一組の男女を警官隊が引きずる、蹴る、踏みつけるなど、激しく暴力をふるっている様子が映っています。

この時、暴行行為を加えていた人の内一人が、マクロン大統領の側近のアレクサンドル・べナラ(Alexandre Benalla)容疑者であると、先週18日(水)夜に現地紙のル・モンド紙が明らかにしたため、国民の怒りは大統領府へと向かいました。

 

べナラ容疑者を含めて5名が関与

べナラ容疑者は、暴行行為の他、警官に偽装した罪などで訴追され、マクロン大統領の側近を20日(金)に解雇されています。また、同じ映像に、マクロン大統領が率いる「共和国前進!( La République En Marche !)」の職員であるヴァンサン・クラス(Vincent Crase)氏も映り込んでいて、現在警察による取り調べを受けています。

この他にも、マクサンス・クルザ(Maxence Creusat)容疑者、ローラン・シモナン(Laurent Simonin)容疑者、ジャン=イヴ・ユノー(Jean-Yves Hunault)容疑者の、警官3名がべナラ容疑者の容疑を晴らすために、無断で監視カメラの映像を漏えいさせた罪、および守秘義務違反の罪で訴追されています。

 

大統領府が事件をもみ消そうとした疑惑が浮上

一連の騒動を受けて、マクロン大統領は22日(日)に閣僚を招集し、今後の対応を協議し、べナラ容疑者に対して「無罪はない」と断言し、大統領府内の組織の再編をおこなうことを明言しました。

しかし、騒動直後の5月3日には、ジェラール・コロン(Gérard Collomb)内相が一連の動画の内容を把握していたにも関わらず、捜査を行わなかったことから、事件をもみ消そうとしたのではないかとの疑惑が浮上しています。

騒動翌日の5月2日、IGPN(Inspection générale de la Police nationale 国家警察監査局)に、問題のビデオが匿名の通報者によって報告されています。
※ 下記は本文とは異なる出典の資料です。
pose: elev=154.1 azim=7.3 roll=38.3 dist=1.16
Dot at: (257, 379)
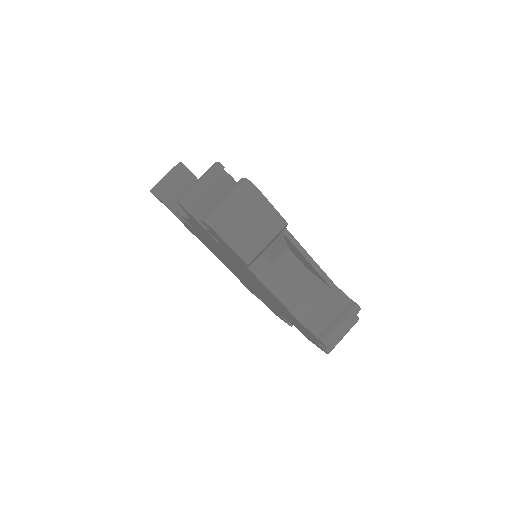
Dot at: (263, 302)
べナラ容疑者は5月4日~19日の15日間停職処分を受けていますが、その後は職務に復帰し、7月14日の革命記念日のパレードや17日のワールドカップ優勝パレードの警備を担当しています。

これに対して、コロン内相は「大統領府と警察本部はべナラ氏の情報を受け取っていたので、適切な対応がとられていたと思っていた。だから、司法当局へ連絡するのは、彼らの責任だと考えていた。」

現在、国会はマクロン大統領が進める改正憲法案の審議の真っ最中ですが、与野党は審議を中断してマクロン大統領に説明を求めています。

本日(24日、火)、コロン内相が国会でべナラ事件について意見を述べる予定です。